READING TEXT -
Scripture for Today: II Corinthians 4:8 “We are hard pressed on every side, but not crushed, perplexed but not in despair.”

For years I have enjoyed seeing the nutcracker in Europe, but now I am seeing more and more making their appearance in America for Christmas. They have long been a symbol of good luck in Germany where they originated. The early ones were in the shape of animals, birds and people in the 15th century. By the 1800’s they were fashioned to represent and vilify unpopular leaders of the day. Now, the most popular ones are the soldiers who benignly stand guard.  Their function as nutcrackers is almost forgotten!  But their purpose is to press that hard nut until it is crushed.

There is hard pressing in today’s verse but not crushing. Paul goes on to say that there is persecution but not abandonment. He is struck down but never destroyed. Paul experienced tremendous pressure but his spirit was not crushed. He did not crack. He did not lose heart as he was convinced that the One who raised Jesus from the dead would also raise him (verse 14). Despair does not have a chance as Paul is filled with hope, fixing his eyes on the unseen and eternal (verse 18).

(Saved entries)
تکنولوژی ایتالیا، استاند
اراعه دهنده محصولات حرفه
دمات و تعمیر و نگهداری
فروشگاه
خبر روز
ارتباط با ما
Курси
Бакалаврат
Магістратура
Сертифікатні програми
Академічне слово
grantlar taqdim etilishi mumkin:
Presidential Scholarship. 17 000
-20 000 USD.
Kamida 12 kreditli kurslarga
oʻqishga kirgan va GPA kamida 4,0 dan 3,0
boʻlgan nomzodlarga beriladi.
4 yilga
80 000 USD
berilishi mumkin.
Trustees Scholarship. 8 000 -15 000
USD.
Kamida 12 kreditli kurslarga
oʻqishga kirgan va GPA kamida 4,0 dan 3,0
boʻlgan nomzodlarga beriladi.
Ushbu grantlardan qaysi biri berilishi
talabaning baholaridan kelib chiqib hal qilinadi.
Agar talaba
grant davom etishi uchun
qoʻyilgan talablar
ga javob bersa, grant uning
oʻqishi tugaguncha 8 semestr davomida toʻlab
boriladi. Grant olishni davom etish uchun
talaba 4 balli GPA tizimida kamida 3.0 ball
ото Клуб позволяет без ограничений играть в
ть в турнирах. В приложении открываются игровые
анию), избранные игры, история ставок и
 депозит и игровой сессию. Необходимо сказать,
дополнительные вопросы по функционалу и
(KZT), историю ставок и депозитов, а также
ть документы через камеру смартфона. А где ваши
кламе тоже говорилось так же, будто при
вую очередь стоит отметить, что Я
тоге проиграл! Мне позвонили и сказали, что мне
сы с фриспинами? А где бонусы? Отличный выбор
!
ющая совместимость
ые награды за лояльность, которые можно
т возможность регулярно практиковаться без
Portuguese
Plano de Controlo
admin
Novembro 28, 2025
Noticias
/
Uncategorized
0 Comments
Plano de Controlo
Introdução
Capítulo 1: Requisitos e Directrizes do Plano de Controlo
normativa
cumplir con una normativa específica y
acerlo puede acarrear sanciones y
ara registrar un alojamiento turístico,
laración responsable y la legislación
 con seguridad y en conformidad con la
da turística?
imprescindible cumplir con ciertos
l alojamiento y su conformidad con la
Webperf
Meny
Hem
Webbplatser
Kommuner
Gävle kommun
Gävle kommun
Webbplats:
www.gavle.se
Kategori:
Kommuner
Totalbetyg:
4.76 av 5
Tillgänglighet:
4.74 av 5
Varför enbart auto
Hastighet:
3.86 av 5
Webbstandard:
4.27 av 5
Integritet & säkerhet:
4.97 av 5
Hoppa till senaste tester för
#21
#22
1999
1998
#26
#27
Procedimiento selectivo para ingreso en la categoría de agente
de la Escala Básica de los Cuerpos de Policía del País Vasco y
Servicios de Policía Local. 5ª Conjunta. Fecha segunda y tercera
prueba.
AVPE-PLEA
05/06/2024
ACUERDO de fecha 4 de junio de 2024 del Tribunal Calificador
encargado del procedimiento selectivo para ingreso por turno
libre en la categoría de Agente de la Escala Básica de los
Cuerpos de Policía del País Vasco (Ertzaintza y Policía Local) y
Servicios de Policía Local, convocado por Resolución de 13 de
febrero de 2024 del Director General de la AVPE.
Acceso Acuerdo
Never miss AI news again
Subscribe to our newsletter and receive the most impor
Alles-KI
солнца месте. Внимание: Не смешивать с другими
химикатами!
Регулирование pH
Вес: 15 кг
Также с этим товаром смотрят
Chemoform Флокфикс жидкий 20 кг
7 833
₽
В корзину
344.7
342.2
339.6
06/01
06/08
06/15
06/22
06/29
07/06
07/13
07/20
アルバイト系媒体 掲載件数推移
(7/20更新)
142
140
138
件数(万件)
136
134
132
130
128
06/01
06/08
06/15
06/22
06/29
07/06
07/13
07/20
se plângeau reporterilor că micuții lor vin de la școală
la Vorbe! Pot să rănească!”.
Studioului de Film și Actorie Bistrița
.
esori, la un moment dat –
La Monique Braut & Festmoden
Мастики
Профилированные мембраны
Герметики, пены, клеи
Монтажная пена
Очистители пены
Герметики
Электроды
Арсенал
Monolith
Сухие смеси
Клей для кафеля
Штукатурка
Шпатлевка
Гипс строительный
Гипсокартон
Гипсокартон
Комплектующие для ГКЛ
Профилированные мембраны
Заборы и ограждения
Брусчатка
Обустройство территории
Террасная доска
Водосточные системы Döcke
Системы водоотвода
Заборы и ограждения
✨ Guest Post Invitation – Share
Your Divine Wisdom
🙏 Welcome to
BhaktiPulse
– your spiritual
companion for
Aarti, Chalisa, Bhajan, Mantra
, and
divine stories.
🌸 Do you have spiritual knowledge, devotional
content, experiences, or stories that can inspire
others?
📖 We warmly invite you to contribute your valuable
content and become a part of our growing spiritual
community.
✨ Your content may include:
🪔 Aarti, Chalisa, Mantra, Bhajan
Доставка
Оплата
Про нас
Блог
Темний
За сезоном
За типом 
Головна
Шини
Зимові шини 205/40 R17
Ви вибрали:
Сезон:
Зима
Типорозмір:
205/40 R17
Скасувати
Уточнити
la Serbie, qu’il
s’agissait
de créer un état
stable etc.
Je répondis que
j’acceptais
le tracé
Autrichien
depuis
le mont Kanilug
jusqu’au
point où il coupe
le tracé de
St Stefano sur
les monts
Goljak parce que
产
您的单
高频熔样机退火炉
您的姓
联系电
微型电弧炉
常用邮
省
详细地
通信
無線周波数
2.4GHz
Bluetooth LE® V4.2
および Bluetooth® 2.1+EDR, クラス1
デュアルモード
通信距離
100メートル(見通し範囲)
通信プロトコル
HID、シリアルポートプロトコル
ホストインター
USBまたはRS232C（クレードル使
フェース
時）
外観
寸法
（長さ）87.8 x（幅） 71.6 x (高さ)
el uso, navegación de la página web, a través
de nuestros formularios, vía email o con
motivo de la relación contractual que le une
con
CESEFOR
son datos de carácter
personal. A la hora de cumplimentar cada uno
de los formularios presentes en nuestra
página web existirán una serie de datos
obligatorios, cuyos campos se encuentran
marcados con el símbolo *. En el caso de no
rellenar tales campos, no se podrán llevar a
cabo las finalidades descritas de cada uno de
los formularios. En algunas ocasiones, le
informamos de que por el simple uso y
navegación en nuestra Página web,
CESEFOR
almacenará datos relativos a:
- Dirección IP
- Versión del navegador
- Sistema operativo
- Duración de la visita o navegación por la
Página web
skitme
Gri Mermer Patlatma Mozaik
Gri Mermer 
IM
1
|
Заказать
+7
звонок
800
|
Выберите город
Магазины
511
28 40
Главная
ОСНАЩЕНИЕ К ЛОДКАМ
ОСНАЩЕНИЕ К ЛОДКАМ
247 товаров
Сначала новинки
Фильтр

TO DO - Sum up the nutcracker devotional above in two sentences.

ANSWER SPACE - Nutcrackers, long a good-luck symbol in Germany where they originated, have taken many shapes over the centuries, and though the most popular today are soldiers standing guard, their purpose is to press a hard nut until it is crushed. Today's verse describes Paul as hard pressed but not crushed, since he did not lose heart and was filled with hope, convinced that the One who raised Jesus from the dead would also raise him.